Before Matt Damon and Ben Affleck were Oscar winners, they were two boys from Cambridge, best friends dreaming of careers on the big screen.
“We did theater together in high school, and went down to New York together in the summers to try to audition,” said Affleck in a 1997 Boston Globe interview.
Affleck had a number of child acting roles and moved to Los Angeles following a brief stint in New York after high school. Damon, on the other hand, was cast in only one film before going on to Harvard College. It was there, in a university English class, that he would write the screenplay that would send him to stardom less than 10 years later.
Before Good Will Hunting took the world by storm, Damon steadily built his acting repertoire. He dropped out of Harvard to join Affleck in Hollywood and star in the 1993 film Geronimo. Reunited, the two began workshopping Damon’s screenplay—what would eventually become Good Will Hunting. The film, of course, tells the story of an MIT janitor from Southie who, after being discovered as a math prodigy, finds direction in his life with the help of a psychologist.
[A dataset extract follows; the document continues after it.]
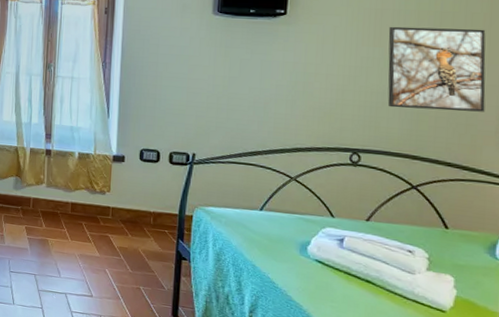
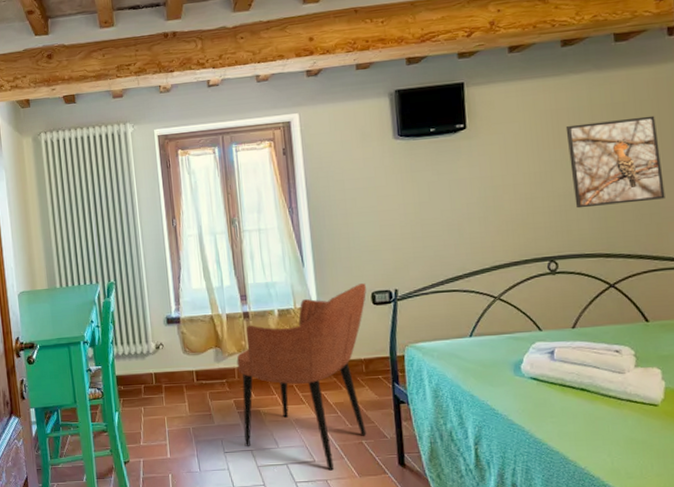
armchair: none [29,142,165,308] -> present [236,283,367,471]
Castle Rock Entertainment bought the film, but a series of disagreements with Damon and Affleck ended the deal shortly thereafter. Studio executives wanted to cast more established actors in the leading roles—namely Leonardo DiCaprio—but Damon and Affleck were adamant about playing their own characters. More so, Castle Rock didn’t want to film in Boston, but the two felt the city was crucial to the storyline.
“They said Boston was too expensive, and we said we didn’t want to make this movie if we couldn’t do it in Boston,” said Affleck to the Globe. “So much of what we want to do is present Boston the way we knew it growing up here. Because we feel like it has never really been done. Everything from the dialect to the specific kinds of culture, the way people live. . . . Boston is still a place that has its own identity, its own flavor. Often when that’s attempted in the movies it comes off as either caricature or cutesy.”
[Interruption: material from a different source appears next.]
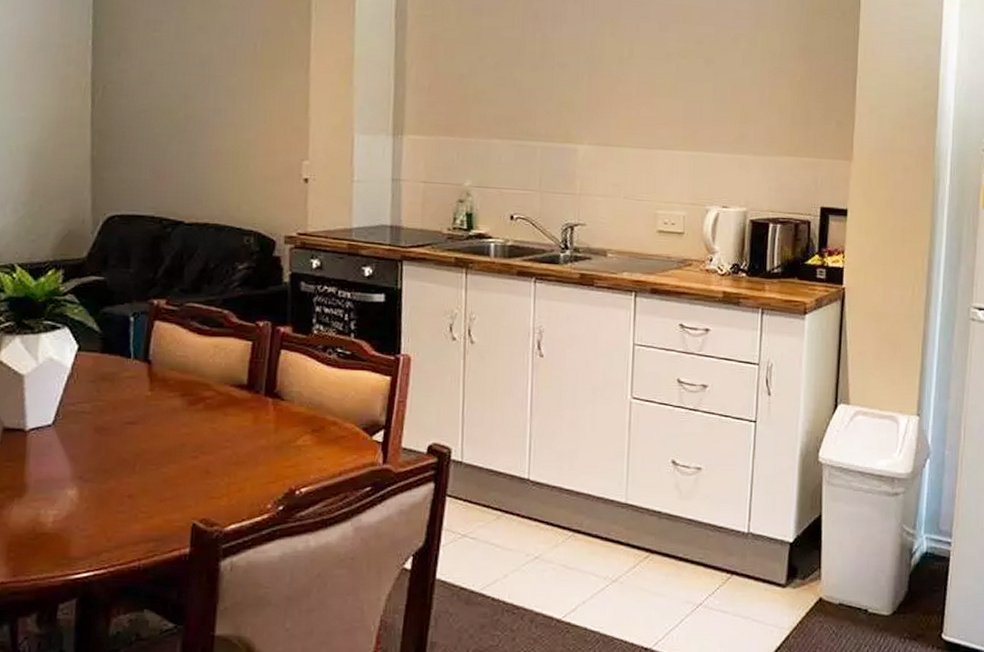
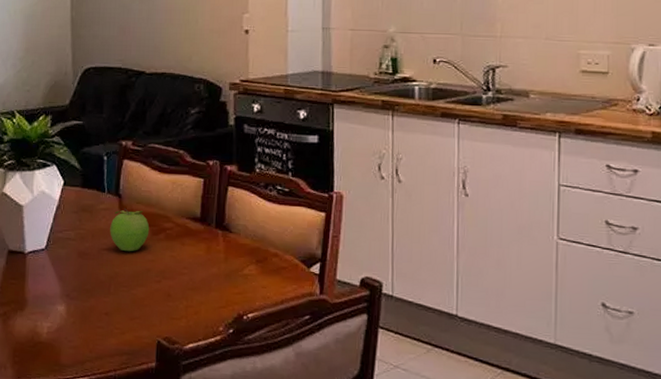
fruit: none [136,375,186,425] -> present [110,208,150,252]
Damon and Affleck eventually inked a deal with Miramax, at the time owned by now-discredited film producer Harvey Weinstein and his brother, Bob. The executives hired Gus Van Sant as director, and Lawrence Bender, known for his work on Reservoir Dogs and Pulp Fiction, as producer. Damon secured his role as the leading boy-genius, Affleck as his best friend, Robin Williams was hired to play the psychologist, and Minnie Driver as the love interest. The cast and crew was set with a budget of $10 million, and the filming began. Nearly half the movie was shot in Boston, but interior shots were filmed in the less expensive city of Toronto.
The movie was a bit of a gamble—young stars beside established actors, new location unfamiliar to Hollywood filming—but it paid off. After its release on December 5, 1997, Good Will Hunting grossed nearly $226 million worldwide. A year later, the film had over 20 award nominations, and Matt Damon and Ben Affleck kicked off their careers with both an Oscar and a Golden Globe for best screenplay. True to their goal, Southie’s “fiercely loyal, quick-witted, sometimes violent” character was immortalized on screen. The Public Garden park bench where Will Hunting and psychologist Sean Maguire had their heart-to-heart is still a tourist attraction, even becoming a memorial after Robin Williams’s death in 2014.
Good Will Hunting brought Boston’s character to the world, capturing every sentiment from the working class to Harvard’s elite, every dream of love and success. Twenty years later, and we’re still talking about that boy who had to go see about a girl.